*** Opening of SOURCE RECORDS ***

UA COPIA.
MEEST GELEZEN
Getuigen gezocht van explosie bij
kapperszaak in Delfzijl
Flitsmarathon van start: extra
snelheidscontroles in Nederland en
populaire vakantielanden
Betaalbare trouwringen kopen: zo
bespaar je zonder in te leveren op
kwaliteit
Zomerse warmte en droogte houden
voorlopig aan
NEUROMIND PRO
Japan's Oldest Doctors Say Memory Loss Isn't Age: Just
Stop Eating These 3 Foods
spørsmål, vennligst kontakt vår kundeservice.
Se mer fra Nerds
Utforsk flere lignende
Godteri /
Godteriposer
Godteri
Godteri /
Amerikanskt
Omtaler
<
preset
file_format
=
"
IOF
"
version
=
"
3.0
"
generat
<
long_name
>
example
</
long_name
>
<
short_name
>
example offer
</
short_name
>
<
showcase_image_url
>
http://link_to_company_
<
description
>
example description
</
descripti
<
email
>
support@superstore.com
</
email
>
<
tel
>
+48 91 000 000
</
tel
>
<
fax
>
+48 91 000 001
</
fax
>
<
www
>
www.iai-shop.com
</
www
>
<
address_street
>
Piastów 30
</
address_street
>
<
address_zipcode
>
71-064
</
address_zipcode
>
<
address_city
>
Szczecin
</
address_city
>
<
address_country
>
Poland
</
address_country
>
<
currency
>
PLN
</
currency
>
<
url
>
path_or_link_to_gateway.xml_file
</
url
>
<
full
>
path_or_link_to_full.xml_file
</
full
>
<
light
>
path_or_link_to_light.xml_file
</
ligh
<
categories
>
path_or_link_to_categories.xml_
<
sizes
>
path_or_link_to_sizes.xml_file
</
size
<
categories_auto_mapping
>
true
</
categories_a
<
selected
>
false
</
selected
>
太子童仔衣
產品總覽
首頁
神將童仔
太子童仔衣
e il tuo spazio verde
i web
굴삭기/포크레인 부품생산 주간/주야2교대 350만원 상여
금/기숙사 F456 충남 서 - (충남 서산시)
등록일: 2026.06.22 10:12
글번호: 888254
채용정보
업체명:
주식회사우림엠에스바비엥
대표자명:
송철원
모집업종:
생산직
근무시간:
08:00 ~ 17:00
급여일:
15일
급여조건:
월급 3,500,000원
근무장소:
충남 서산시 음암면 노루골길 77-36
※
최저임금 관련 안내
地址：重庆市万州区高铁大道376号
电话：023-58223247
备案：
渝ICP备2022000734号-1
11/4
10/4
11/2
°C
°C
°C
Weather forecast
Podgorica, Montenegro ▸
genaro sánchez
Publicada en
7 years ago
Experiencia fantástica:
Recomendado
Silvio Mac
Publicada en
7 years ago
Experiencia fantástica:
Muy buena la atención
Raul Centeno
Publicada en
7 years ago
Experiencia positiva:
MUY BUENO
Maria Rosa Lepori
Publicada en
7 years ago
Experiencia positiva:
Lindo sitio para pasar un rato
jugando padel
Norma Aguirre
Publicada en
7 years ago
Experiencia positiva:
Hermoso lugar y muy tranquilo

*** Close of SOURCE RECORDS ***

EXERCISE AIM: Copy the records verbatim, starting at their first line and ending with the line that contains "Stop Eating These 3 Foods", including that line.

SOLUTION:
UA COPIA.
MEEST GELEZEN
Getuigen gezocht van explosie bij
kapperszaak in Delfzijl
Flitsmarathon van start: extra
snelheidscontroles in Nederland en
populaire vakantielanden
Betaalbare trouwringen kopen: zo
bespaar je zonder in te leveren op
kwaliteit
Zomerse warmte en droogte houden
voorlopig aan
NEUROMIND PRO
Japan's Oldest Doctors Say Memory Loss Isn't Age: Just
Stop Eating These 3 Foods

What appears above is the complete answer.